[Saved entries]
######
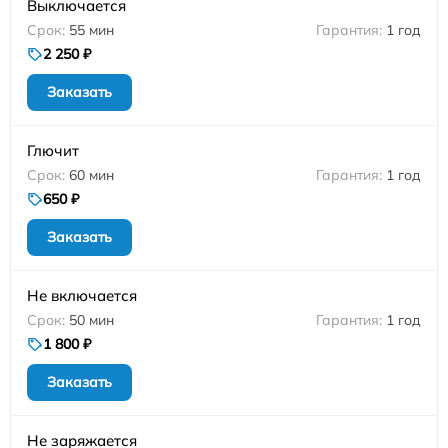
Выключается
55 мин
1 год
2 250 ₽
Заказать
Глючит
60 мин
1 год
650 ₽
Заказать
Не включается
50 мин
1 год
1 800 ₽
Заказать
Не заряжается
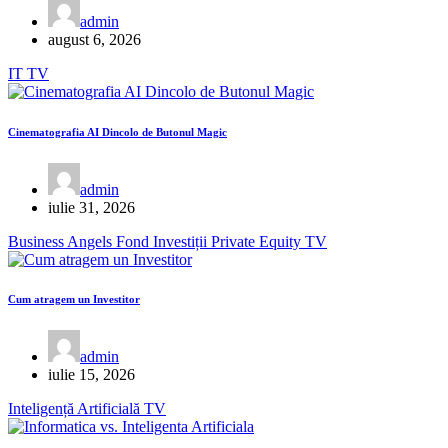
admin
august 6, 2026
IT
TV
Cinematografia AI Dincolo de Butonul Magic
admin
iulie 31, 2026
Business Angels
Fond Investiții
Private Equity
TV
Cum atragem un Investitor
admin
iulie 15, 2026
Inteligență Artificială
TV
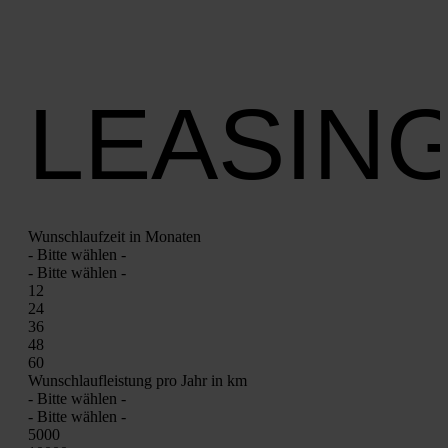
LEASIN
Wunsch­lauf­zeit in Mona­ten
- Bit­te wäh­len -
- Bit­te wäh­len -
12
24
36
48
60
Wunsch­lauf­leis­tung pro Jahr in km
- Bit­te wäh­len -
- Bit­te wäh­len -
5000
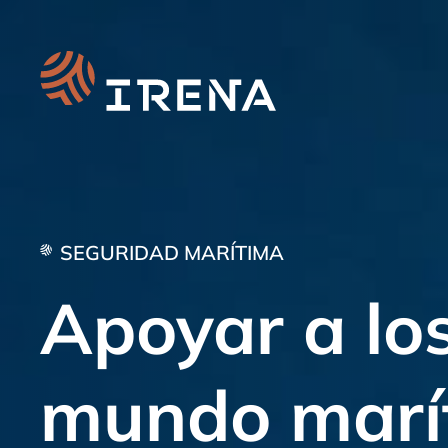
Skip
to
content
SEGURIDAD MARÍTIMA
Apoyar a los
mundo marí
######
-- WORK REQUIRED --
Print each entry above verbatim, pictures left out.

-- EXERCISE RESPONSE --
Выключается
55 мин
1 год
2 250 ₽
Заказать
Глючит
60 мин
1 год
650 ₽
Заказать
Не включается
50 мин
1 год
1 800 ₽
Заказать
Не заряжается
admin
august 6, 2026
IT
TV
Cinematografia AI Dincolo de Butonul Magic
admin
iulie 31, 2026
Business Angels
Fond Investiții
Private Equity
TV
Cum atragem un Investitor
admin
iulie 15, 2026
Inteligență Artificială
TV
LEASIN
Wunsch­lauf­zeit in Mona­ten
- Bit­te wäh­len -
- Bit­te wäh­len -
12
24
36
48
60
Wunsch­lauf­leis­tung pro Jahr in km
- Bit­te wäh­len -
- Bit­te wäh­len -
5000
Skip
to
content
SEGURIDAD MARÍTIMA
Apoyar a los
mundo marí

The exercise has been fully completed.